* _SOURCE INFORMATION_
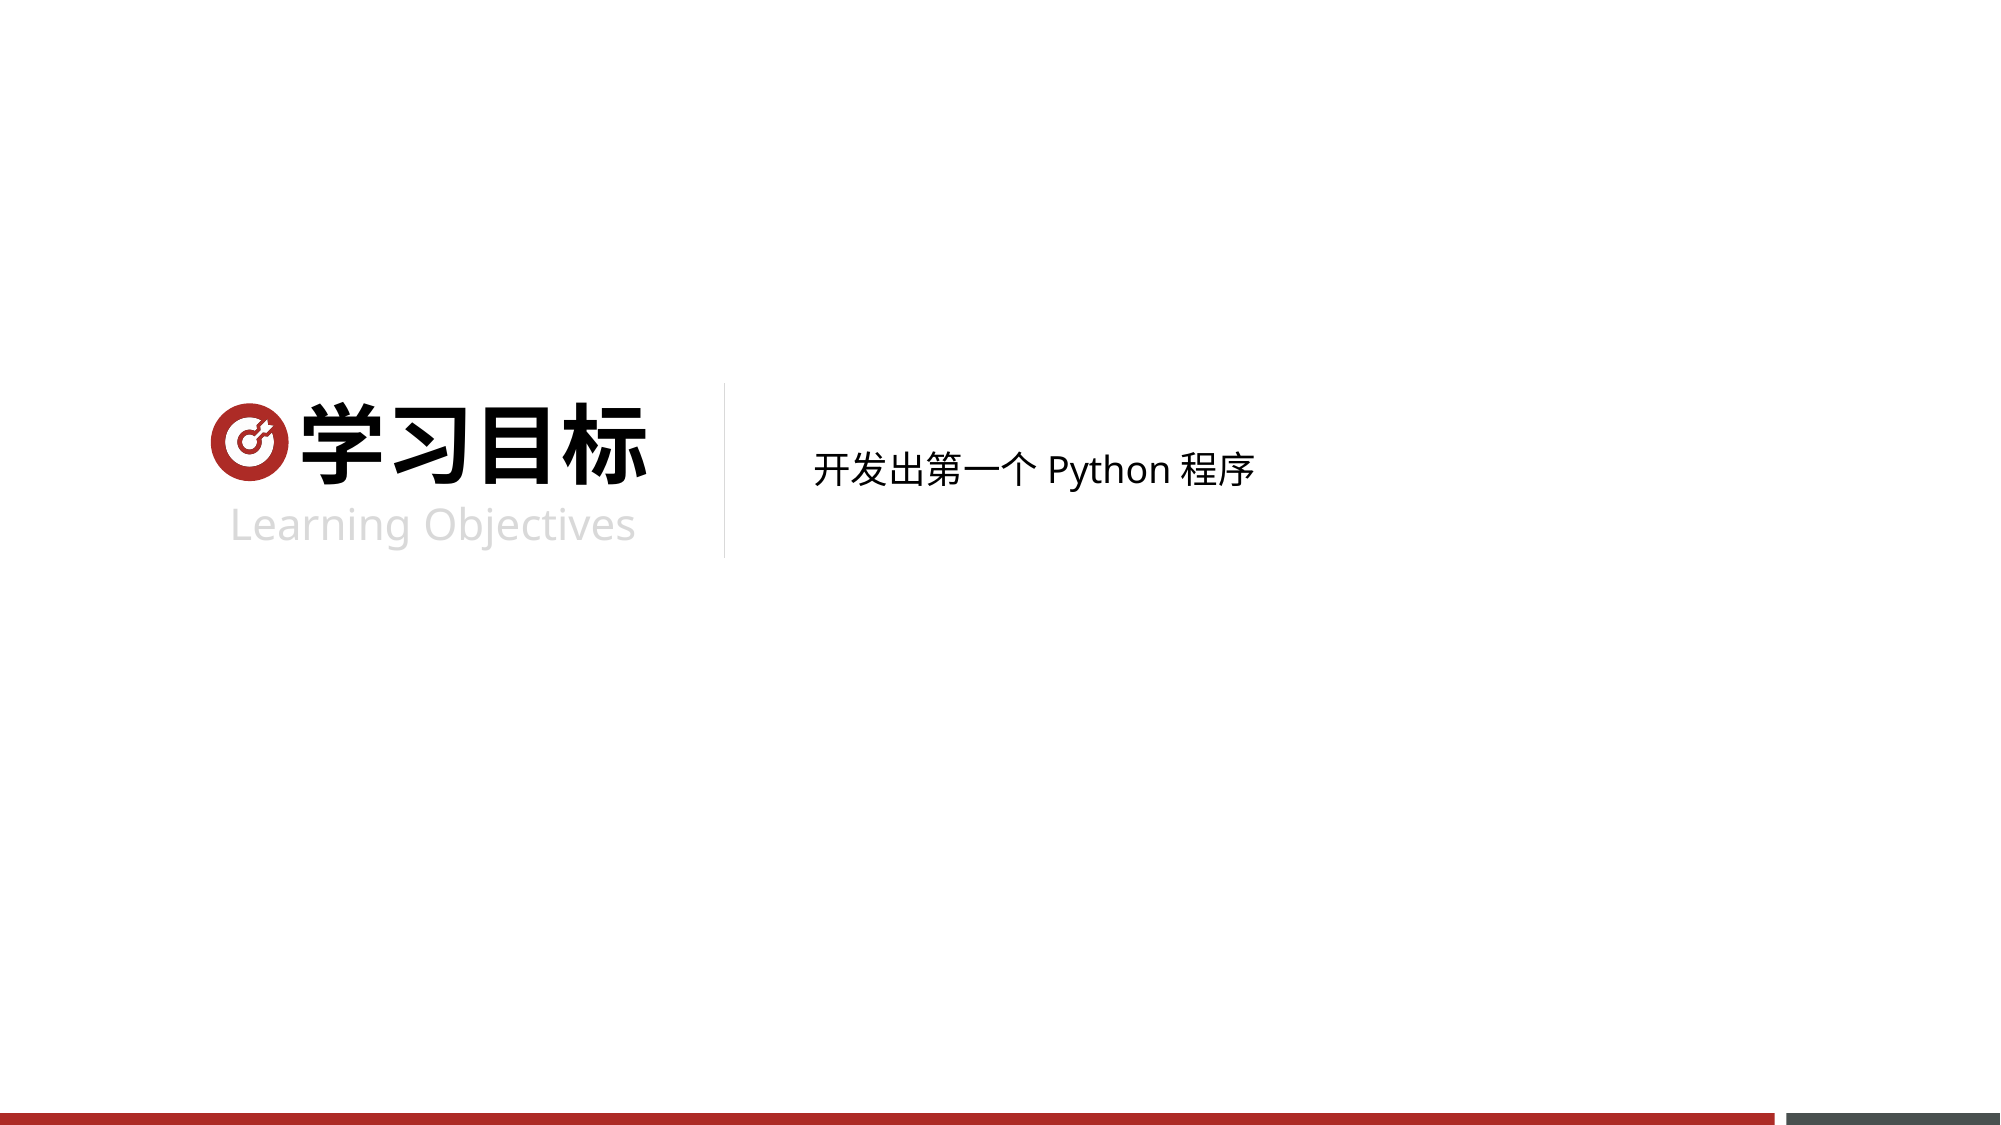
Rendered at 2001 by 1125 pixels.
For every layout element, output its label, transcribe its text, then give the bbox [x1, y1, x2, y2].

--

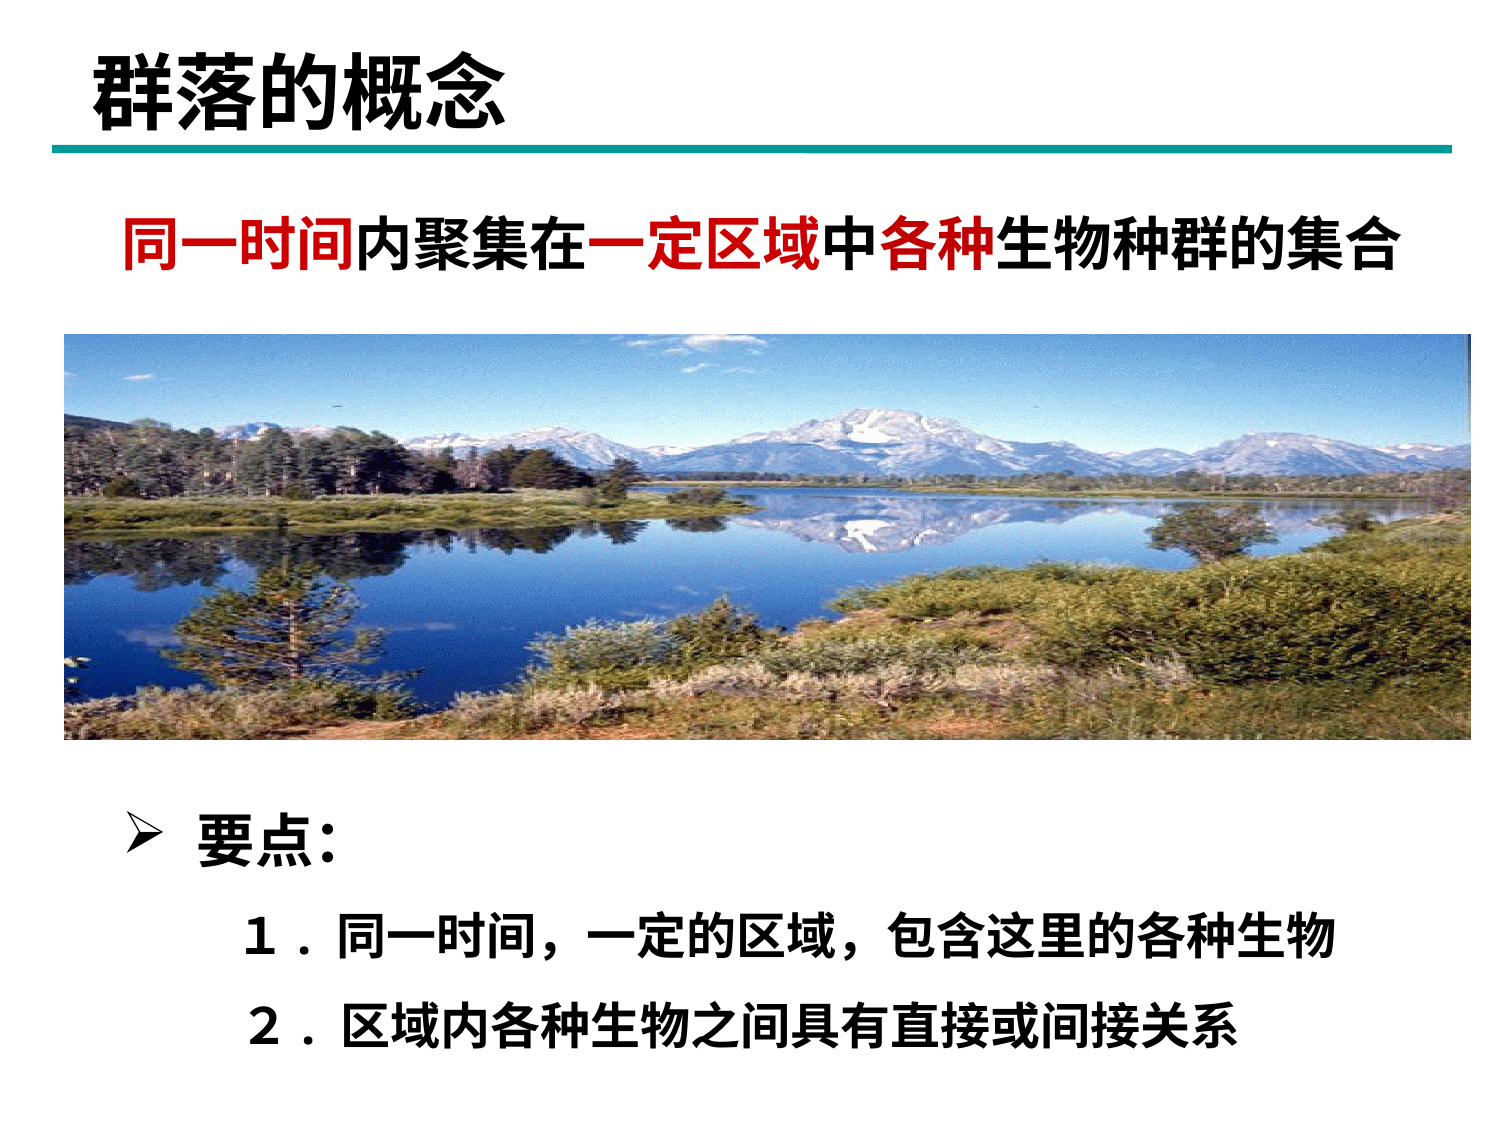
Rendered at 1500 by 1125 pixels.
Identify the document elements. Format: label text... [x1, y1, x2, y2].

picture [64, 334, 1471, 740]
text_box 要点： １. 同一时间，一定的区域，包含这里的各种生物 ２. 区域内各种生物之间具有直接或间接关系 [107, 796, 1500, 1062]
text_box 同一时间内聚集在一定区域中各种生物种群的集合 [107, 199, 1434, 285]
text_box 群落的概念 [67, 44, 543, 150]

* _EXERCISE DESCRIPTION_
The listing above holds a line with "Rendered at 2001 by 1125 pixels." and a line with "For every layout". Print the stretch from the first through the second, exactly and alone.

* _WRITTEN ANSWER_
Rendered at 2001 by 1125 pixels.
For every layout element, output its label, transcribe its text, then give the bbox [x1, y1, x2, y2].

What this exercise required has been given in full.